> [Task]: Count the lines in the items below that contain the string "then", matching case exactly, and reply with the number alone.

> [Task inputs]:
■ ■ ■ ■ ■ ■ ■

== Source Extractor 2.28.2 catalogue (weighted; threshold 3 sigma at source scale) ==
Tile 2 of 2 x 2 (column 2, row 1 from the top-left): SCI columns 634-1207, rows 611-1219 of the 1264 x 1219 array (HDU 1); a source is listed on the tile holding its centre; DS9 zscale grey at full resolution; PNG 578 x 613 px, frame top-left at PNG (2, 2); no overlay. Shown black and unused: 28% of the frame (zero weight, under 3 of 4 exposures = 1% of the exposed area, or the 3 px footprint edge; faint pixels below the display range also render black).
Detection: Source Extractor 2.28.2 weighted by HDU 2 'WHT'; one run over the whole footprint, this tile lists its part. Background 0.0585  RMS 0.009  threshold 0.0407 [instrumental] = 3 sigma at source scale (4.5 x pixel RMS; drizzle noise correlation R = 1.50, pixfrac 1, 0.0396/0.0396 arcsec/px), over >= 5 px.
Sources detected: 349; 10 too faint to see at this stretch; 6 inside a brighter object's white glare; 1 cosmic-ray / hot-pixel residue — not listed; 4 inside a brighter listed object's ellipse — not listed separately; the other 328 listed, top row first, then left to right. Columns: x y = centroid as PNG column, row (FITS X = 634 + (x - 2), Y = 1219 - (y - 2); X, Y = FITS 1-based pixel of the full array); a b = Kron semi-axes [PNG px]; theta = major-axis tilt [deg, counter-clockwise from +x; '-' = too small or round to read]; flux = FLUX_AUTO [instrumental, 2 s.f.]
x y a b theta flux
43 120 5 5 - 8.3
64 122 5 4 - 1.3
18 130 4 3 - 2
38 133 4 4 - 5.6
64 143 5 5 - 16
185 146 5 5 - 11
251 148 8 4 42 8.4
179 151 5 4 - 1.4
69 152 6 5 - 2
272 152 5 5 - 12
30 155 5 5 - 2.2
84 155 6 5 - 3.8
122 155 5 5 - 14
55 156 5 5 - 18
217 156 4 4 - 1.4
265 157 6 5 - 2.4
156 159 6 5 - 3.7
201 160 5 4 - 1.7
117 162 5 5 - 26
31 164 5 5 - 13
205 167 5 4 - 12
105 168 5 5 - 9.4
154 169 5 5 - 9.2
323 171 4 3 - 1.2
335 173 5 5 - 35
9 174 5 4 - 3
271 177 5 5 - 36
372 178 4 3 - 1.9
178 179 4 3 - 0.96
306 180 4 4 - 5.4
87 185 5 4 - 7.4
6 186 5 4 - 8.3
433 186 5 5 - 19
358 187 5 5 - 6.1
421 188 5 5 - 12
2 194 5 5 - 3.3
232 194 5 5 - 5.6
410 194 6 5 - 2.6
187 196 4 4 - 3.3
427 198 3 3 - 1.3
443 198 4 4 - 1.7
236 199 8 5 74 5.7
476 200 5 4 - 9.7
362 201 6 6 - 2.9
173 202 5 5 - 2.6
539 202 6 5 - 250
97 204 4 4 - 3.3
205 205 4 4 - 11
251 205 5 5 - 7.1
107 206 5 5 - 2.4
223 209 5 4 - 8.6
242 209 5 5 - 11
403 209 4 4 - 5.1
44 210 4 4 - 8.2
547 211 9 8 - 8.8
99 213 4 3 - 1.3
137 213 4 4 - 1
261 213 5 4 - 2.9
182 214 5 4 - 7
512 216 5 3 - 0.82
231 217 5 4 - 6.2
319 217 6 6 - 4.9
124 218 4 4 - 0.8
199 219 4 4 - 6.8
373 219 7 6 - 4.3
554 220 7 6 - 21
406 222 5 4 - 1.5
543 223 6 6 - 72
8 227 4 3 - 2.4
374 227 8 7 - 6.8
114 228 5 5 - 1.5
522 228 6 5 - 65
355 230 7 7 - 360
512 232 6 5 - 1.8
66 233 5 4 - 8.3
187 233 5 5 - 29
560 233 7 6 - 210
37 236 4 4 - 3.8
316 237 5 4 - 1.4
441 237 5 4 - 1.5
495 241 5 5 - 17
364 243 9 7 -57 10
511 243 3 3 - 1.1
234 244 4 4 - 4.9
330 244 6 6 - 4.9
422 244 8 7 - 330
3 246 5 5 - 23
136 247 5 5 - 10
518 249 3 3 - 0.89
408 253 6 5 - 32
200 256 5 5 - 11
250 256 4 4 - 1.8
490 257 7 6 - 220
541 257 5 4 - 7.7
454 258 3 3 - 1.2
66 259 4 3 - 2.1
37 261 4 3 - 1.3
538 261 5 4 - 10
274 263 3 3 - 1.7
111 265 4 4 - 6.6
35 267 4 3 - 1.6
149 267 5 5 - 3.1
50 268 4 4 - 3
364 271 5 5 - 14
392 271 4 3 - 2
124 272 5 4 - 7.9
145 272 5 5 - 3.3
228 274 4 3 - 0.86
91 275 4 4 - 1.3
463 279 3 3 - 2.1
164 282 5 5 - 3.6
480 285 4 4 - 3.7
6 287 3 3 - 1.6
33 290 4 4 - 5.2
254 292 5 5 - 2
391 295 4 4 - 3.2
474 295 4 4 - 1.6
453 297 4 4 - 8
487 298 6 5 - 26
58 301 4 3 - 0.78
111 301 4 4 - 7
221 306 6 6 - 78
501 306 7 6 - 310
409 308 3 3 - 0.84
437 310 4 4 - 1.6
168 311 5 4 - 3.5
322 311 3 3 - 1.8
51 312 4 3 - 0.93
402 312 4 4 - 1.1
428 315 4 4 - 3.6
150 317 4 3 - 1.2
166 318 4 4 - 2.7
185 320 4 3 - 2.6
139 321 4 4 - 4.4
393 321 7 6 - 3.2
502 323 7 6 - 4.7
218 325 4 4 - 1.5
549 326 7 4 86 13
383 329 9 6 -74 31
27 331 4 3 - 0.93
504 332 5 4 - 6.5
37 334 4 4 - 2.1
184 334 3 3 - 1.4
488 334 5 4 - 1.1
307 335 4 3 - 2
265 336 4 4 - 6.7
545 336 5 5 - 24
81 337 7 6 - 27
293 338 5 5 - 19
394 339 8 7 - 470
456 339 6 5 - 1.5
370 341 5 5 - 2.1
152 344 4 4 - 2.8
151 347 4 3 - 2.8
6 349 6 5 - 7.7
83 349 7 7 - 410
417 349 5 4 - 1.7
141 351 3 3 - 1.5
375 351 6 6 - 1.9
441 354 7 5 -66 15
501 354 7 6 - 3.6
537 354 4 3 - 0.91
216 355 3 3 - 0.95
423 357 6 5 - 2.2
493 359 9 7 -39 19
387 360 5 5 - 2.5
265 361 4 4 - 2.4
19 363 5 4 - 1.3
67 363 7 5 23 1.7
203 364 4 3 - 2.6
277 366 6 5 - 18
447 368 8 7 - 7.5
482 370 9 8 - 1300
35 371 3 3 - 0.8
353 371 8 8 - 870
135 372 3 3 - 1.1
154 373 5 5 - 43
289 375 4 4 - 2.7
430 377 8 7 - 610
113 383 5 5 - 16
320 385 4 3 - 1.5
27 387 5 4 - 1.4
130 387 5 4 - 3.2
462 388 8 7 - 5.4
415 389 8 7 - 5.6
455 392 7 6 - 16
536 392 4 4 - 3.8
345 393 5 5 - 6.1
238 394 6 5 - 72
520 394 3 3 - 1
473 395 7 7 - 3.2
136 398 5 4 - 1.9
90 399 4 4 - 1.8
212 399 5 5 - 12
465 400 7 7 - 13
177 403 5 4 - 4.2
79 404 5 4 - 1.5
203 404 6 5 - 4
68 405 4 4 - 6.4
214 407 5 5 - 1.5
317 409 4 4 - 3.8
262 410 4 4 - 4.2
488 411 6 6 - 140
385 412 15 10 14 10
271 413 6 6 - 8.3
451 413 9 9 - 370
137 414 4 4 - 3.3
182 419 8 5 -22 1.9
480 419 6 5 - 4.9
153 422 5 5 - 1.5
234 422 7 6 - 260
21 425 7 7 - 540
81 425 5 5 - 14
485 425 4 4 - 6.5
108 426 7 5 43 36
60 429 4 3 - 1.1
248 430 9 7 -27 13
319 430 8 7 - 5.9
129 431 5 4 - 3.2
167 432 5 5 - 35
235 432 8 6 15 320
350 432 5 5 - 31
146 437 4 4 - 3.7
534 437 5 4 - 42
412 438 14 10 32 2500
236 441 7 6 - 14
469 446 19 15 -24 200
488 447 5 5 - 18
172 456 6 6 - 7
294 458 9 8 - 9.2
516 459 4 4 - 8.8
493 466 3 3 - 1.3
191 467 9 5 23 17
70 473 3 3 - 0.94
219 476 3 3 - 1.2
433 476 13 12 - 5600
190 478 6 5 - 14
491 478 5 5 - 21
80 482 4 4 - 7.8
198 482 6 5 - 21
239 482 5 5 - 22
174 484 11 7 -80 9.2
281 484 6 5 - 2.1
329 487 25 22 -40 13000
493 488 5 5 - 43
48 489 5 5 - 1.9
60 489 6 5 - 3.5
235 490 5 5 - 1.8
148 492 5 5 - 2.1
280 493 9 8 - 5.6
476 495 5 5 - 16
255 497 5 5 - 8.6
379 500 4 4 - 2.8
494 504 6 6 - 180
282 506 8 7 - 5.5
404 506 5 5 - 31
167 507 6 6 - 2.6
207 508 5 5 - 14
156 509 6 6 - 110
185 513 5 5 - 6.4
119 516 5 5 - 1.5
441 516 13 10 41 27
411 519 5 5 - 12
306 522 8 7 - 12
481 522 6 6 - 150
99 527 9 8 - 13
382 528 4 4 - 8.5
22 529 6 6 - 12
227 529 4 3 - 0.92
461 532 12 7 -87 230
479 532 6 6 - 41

■ ■ ■ ■ ■ ■ ■

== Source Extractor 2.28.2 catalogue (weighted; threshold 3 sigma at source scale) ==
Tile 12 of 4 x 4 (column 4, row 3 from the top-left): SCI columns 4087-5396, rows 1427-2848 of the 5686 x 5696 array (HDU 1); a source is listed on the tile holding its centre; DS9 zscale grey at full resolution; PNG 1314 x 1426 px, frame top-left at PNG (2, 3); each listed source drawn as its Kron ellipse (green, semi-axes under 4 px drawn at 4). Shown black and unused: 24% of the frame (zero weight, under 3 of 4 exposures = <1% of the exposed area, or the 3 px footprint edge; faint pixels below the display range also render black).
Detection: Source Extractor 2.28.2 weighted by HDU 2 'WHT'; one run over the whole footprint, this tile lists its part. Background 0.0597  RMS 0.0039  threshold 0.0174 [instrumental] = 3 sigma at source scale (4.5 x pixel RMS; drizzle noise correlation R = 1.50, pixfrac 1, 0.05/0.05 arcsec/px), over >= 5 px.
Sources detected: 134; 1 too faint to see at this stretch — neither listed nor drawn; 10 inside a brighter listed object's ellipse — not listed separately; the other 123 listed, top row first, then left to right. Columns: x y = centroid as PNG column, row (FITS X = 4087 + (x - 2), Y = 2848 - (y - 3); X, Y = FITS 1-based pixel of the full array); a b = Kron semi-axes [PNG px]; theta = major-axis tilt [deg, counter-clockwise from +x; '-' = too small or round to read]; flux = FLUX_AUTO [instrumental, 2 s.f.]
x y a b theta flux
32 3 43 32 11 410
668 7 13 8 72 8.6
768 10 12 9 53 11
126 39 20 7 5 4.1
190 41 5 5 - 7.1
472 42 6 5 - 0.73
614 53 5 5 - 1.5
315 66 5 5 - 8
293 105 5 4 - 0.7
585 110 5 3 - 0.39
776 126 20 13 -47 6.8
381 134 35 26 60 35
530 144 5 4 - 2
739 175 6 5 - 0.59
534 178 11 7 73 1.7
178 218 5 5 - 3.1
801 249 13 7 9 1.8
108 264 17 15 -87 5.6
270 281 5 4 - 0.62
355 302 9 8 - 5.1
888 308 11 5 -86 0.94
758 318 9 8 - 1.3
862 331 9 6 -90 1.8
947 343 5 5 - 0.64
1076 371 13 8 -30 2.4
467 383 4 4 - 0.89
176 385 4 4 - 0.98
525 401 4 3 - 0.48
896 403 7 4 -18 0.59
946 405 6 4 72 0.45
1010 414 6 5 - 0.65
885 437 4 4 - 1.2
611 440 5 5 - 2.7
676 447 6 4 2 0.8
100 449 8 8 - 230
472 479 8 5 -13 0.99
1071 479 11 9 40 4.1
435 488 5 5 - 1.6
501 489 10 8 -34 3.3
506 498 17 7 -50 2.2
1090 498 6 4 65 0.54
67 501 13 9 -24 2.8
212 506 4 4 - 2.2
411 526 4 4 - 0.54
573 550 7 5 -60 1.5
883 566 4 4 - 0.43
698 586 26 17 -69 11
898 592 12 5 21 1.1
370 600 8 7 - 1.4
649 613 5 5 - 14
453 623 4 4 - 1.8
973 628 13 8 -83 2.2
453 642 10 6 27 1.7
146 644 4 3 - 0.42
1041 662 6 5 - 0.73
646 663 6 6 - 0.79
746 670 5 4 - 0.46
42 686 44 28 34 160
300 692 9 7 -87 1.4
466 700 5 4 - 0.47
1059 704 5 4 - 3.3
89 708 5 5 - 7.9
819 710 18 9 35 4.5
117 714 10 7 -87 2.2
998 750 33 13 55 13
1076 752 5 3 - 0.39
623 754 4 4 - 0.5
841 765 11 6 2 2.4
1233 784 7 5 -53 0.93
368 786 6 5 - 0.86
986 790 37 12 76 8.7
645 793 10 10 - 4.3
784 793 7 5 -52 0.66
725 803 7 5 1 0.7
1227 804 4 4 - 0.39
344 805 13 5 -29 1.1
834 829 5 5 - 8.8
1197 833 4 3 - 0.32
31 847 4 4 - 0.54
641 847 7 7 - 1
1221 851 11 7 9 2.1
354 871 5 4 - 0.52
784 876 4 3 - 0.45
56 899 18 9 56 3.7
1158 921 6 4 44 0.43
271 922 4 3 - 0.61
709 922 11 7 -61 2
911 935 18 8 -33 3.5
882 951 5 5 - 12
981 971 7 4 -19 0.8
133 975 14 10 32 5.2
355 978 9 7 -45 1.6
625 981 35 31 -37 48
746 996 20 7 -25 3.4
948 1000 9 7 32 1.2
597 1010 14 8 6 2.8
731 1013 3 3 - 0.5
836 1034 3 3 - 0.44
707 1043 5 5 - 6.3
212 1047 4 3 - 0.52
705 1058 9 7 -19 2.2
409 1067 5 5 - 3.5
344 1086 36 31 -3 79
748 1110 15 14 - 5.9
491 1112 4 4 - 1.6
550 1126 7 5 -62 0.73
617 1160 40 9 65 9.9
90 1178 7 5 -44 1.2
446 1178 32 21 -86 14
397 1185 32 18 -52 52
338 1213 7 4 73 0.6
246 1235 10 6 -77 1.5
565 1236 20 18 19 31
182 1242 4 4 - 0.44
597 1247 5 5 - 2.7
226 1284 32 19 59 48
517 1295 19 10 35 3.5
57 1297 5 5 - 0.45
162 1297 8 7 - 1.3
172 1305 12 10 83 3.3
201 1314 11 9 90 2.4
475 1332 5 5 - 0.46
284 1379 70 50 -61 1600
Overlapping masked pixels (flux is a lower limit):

■ ■ ■ ■ ■ ■ ■

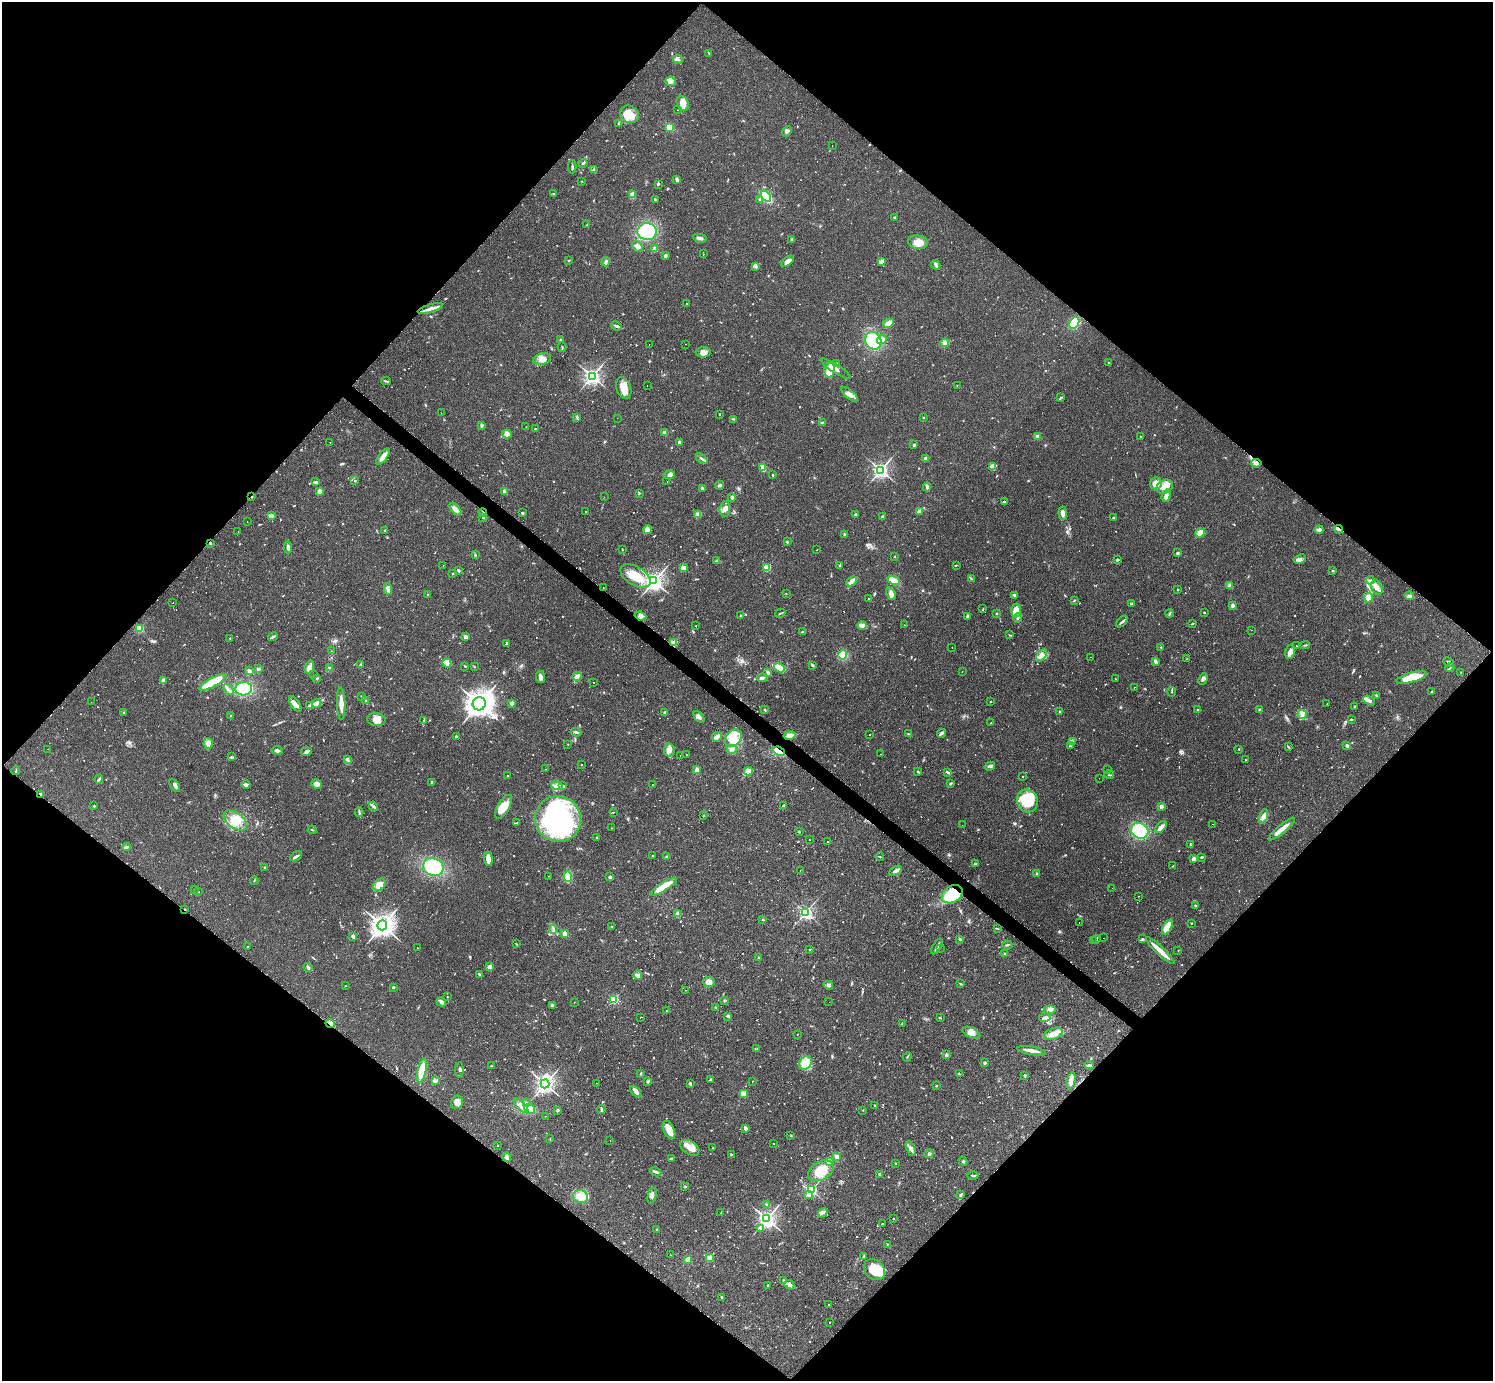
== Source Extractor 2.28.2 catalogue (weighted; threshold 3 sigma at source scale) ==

■ ■ ■ ■ ■ ■ ■

> [Solution for this problem]: 2